:: Provided passage ::
--------------------------------------------------
# post a picture of your backhoe



## john m stauffer (Dec 13, 2008)

Post a picture of your backhoe at work or ready to work in the snow. Or post your line up of snow equipment. 

LET IT SNOW!!!


----------



## nedly05 (Dec 23, 2007)

2007 410-G, not on a snow job though, I'll have to hunt around and see what winter shots I have of it.


----------



## Snowplow71 (Feb 12, 2008)

2005 Deere 310SG All clean sitting in the shop









1996 Chevy 3500 , Brandon Dump LED's, Smith S.S. Series IV, Long Chute Option


----------



## Duncan90si (Feb 16, 2007)

Here are a few.




























Oops. Wrong type of backhoe.


----------



## mike33087 (Feb 9, 2005)

hahaha lol


----------



## EaTmYtAiLpIpEs (Aug 23, 2007)

not the newest backhoe on this site. but it does the job and is very reliable so far. I am going to look at a trailer for it this week.


----------



## shaunnshelly (Sep 26, 2005)

Some Pic's from last summer


----------



## Bruce'sEx (Sep 16, 2006)

How do you find the Terex


----------



## 4x4Farmer (Sep 22, 2006)




----------



## 06HD BOSS (Nov 28, 2005)
--------------------------------------------------
:: Data records ::
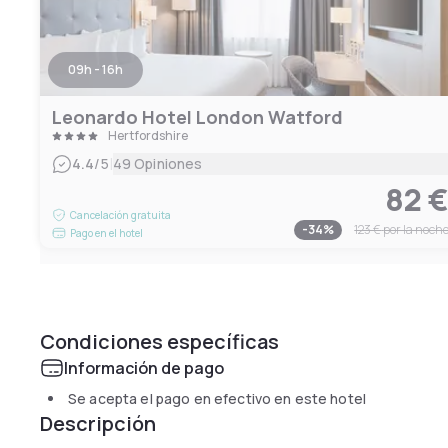
09h - 16h
Leonardo Hotel London Watford
Hertfordshire
|
4.4
/5
49 Opiniones
82 
Cancelación gratuita
-
34
%
123 €
por la noch
Pago en el hotel
Condiciones específicas
Información de pago
Se acepta el pago en efectivo en este hotel
Descripción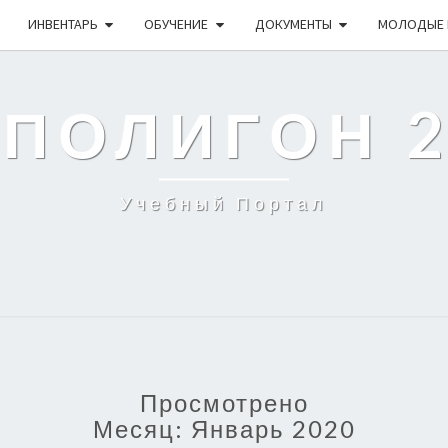
ИНВЕНТАРЬ
ОБУЧЕНИЕ
ДОКУМЕНТЫ
МОЛОДЫЕ 
 ПОЛИГОН 
Учебный Портал
Просмотрено
Месяц:
Январь 2020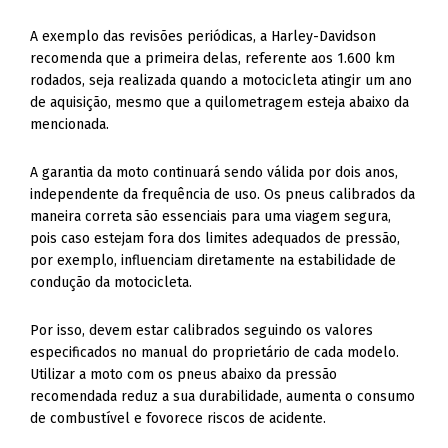
A exemplo das revisões periódicas, a Harley-Davidson
recomenda que a primeira delas, referente aos 1.600 km
rodados, seja realizada quando a motocicleta atingir um ano
de aquisição, mesmo que a quilometragem esteja abaixo da
mencionada.
A garantia da moto continuará sendo válida por dois anos,
independente da frequência de uso. Os pneus calibrados da
maneira correta são essenciais para uma viagem segura,
pois caso estejam fora dos limites adequados de pressão,
por exemplo, influenciam diretamente na estabilidade de
condução da motocicleta.
Por isso, devem estar calibrados seguindo os valores
especificados no manual do proprietário de cada modelo.
Utilizar a moto com os pneus abaixo da pressão
recomendada reduz a sua durabilidade, aumenta o consumo
de combustível e fovorece riscos de acidente.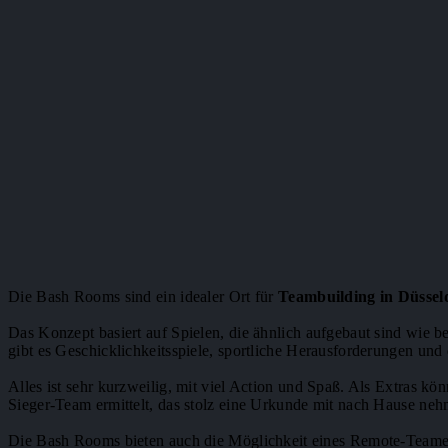
Die Bash Rooms sind ein idealer Ort für
Teambuilding in Düssel
Das Konzept basiert auf Spielen, die ähnlich aufgebaut sind wie 
gibt es Geschicklichkeitsspiele, sportliche Herausforderungen und
Alles ist sehr kurzweilig, mit viel Action und Spaß. Als Extras 
Sieger-Team ermittelt, das stolz eine Urkunde mit nach Hause ne
Die Bash Rooms bieten auch die Möglichkeit eines Remote-Teame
--------------------------------------------------
:: Task requirements ::
#1 Return the part of the backhoe thread above that begins at the words "## mike33087 (Feb" and stops after the words "it this week.", copied word for word.
#2 According to the backhoe thread, what year and model is the Deere that Snowplow71 shows sitting in the shop?

:: Written responses ::
#1
## mike33087 (Feb 9, 2005)

hahaha lol


----------



## EaTmYtAiLpIpEs (Aug 23, 2007)

not the newest backhoe on this site. but it does the job and is very reliable so far. I am going to look at a trailer for it this week.

#2 A 2005 Deere 310SG.